“Porque é que não denunciaram antes?”: a insuportável (im)perfeição das vítimas

A conclusão é inescapável: as mulheres têm tudo a perder em denunciar.

As notícias dos últimos dias sobre as denúncias de assédio no CES reacenderam o debate em torno do assédio sexual, os meios de denúncia e proteção das vítimas. Volvidos quase seis anos sobre o movimento #Metoo, e passados dois anos do seu momento mais expressivo em Portugal, é possível fazer uma radiografia das reações e resistências dominantes no debate público sobre violência sexual. A conclusão é inescapável: as mulheres têm tudo a perder em denunciar.

Todas/os somos contra a violência sexual como posição de princípio. Mas, sempre que surgem casos concretos com consequências reais, que desafiam as nossas redes de afeto, lógicas de identificação e cumplicidades institucionais, este princípio é abalado. As vítimas reais, e não abstratas, são insuportavelmente imperfeitas.

Uma cultura de dominação masculina, culpabilização das vítimas e crónico descrédito sobre a palavra das mulheres cria uma armadilha virtualmente impossível de superar. Vejamos: se falamos sobre as nossas experiências de assédio, exigem-nos provas irrefutáveis (como, se o assédio sexual ocorre tipicamente em privado, e se a nossa palavra nunca basta?). Se as mulheres não referem nomes concretos, acusam-nas de denúncias incompletas: lembremo-nos das reações ao testemunho de Sofia Arruda e das muitas cobranças para que revelasse o assediador. Se, pelo contrário, as mulheres denunciam perpetradores, são acusadas de arruinar reputações e comprometer o Estado de direito. Se as mulheres denunciam anonimamente, são acusadas de cobardia; se revelam nomes, querem vingança. O escrutínio sobre as vítimas é impiedoso e não há escapatória possível.
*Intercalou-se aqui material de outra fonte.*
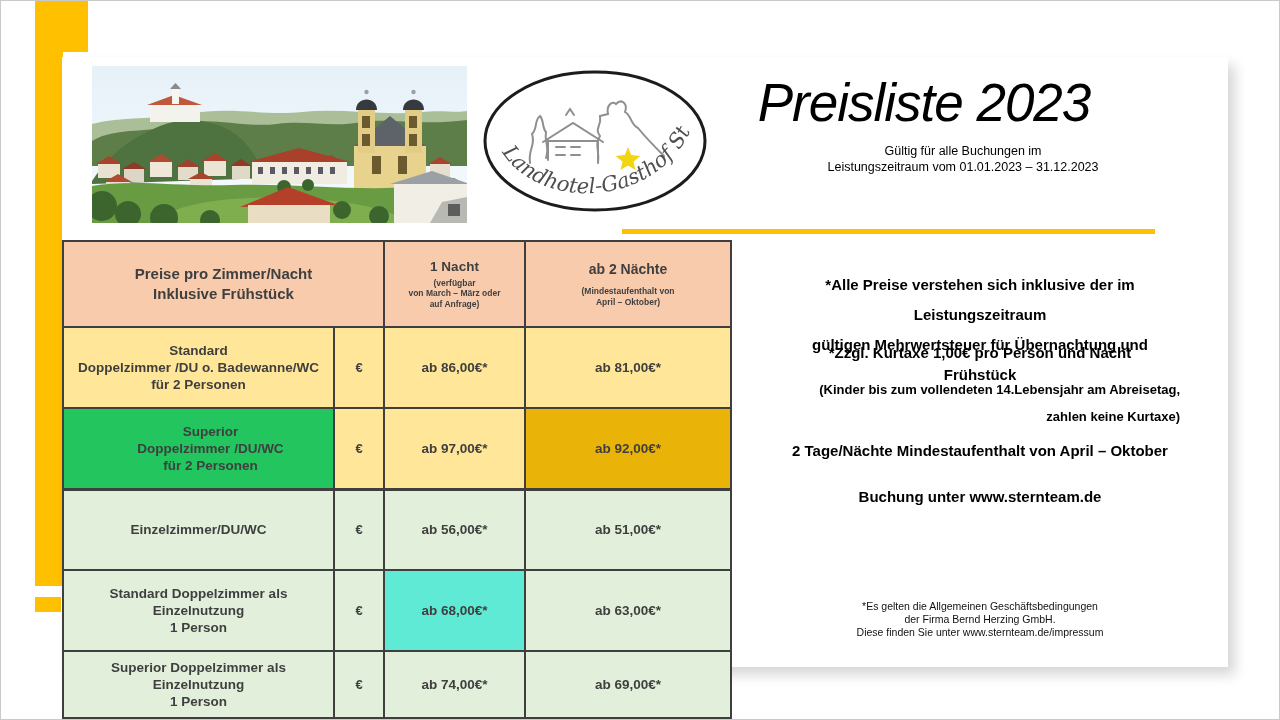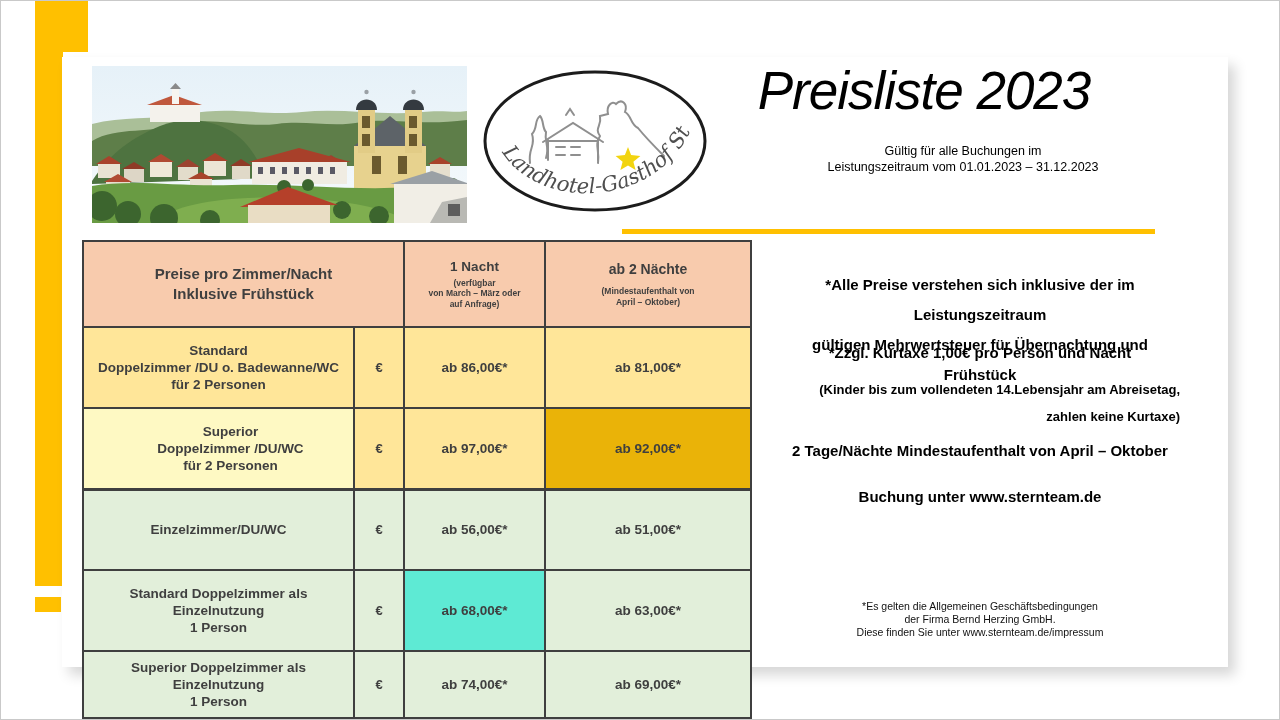"Preisliste 2023" .title-block { top: 4px -> 16px }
Acresce ainda que, quando mulheres pobres e desfavorecidas denunciam homens em posições de poder e privilégio, são acusadas de aproveitamento e oportunismo. Por outro lado, se as mulheres que denunciam são também detentoras de algum capital cultural, simbólico e financeiro, é-lhes dito que tinham mecanismos para se defenderem. (Soma-se, ainda, o típico escrutínio ao comportamento, impossível de satisfazer: se as mulheres reagem e testemunham de forma emocional, são consideradas teatrais ou histéricas, portanto pouco credíveis; se reportam com distância e frieza, são consideradas geladas, cerebrais e manipuladoras, logo pouco credíveis). Todo este xadrez de culpabilização e escrutínio empurra as mulheres para o silêncio – e a violência sexual vive do silêncio.
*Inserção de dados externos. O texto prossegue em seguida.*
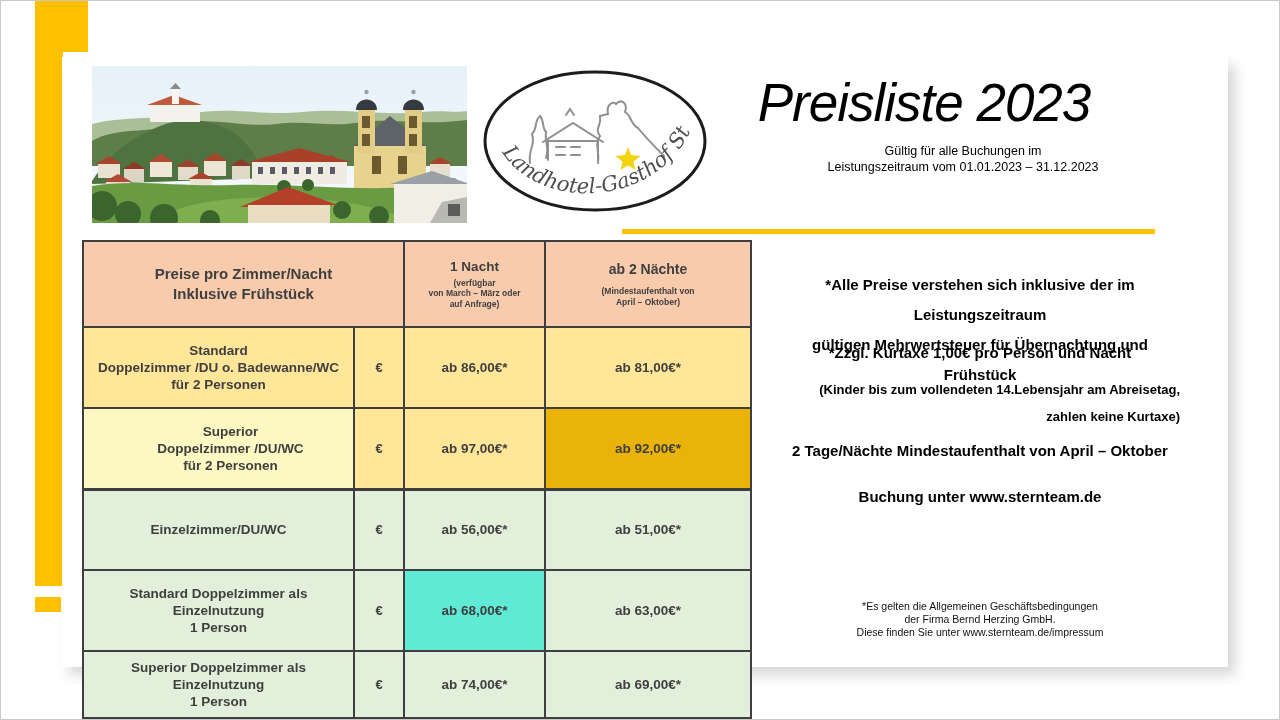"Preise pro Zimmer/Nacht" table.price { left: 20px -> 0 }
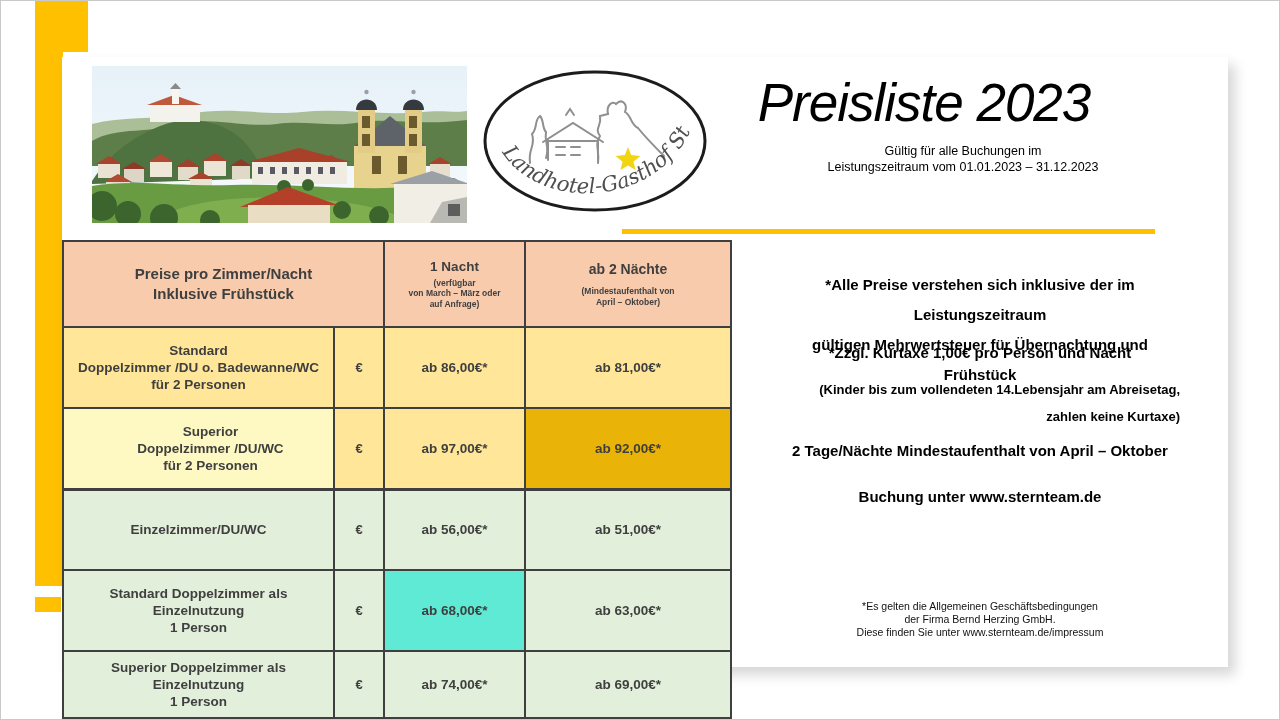"Superior" td.room { background-color: #fef9c3 -> #22c55e }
“Porque não denunciaram antes?”, pergunta-se (sendo que esta pronta inquirição sobre quem denuncia é, perversamente, a razão de manutenção do silêncio). Vejamos: a produção de prova é muitíssimo difícil. As vítimas arriscam-se, aliás, a todo o tipo de represálias, pessoais, profissionais e financeiras – entre as quais a ameaça real de processos por difamação. Numa cultura de impunidade, as vítimas de violência sexual têm o medo legítimo e fundado de serem culpabilizadas, desacreditadas e vilipendiadas quando denunciam.

Não podemos continuar a perguntar “porque não denunciou antes?”. Sabemos a resposta. A pergunta que temos de colocar-nos é: que condições existem para que as vítimas denunciem? Podem fazê-lo em segurança? Que mecanismos de denúncia e que tipos de apoio estão previstos?

Numa altura em que (mais uma vez) se revela como as vítimas perfeitas são as vítimas abstratas, e como as declarações de princípios contra a violência sexual cedem perante os casos concretos, é importante não cair num "são todos iguais". Seria uma forma de derrota coletiva e mais um sinal para a conspiração do silêncio (e, sobretudo, uma injustiça). Nos contextos onde há assédio, há também mulheres e homens que falam, apoiam, que compram guerras que não as suas (muitas vezes nos "bastidores"), que arriscam redes e reputações por casos que não foram os seus.

Porém, a resposta ao assédio não pode ficar refém de fatores arbitrários. Não podemos bastar-nos com boa vontade, coragem e solidariedade entre pares (tantas vezes também precários) e sorte casuística. O problema do assédio sexual é sistémico (tão sistémico quanto o sexismo, que percorre contextos, classes profissionais e clivagens ideológicas). Importa perceber – e combater – as condições estruturais para o silêncio em torno da violência sexual, e adotar medidas tão transversais quanto o problema.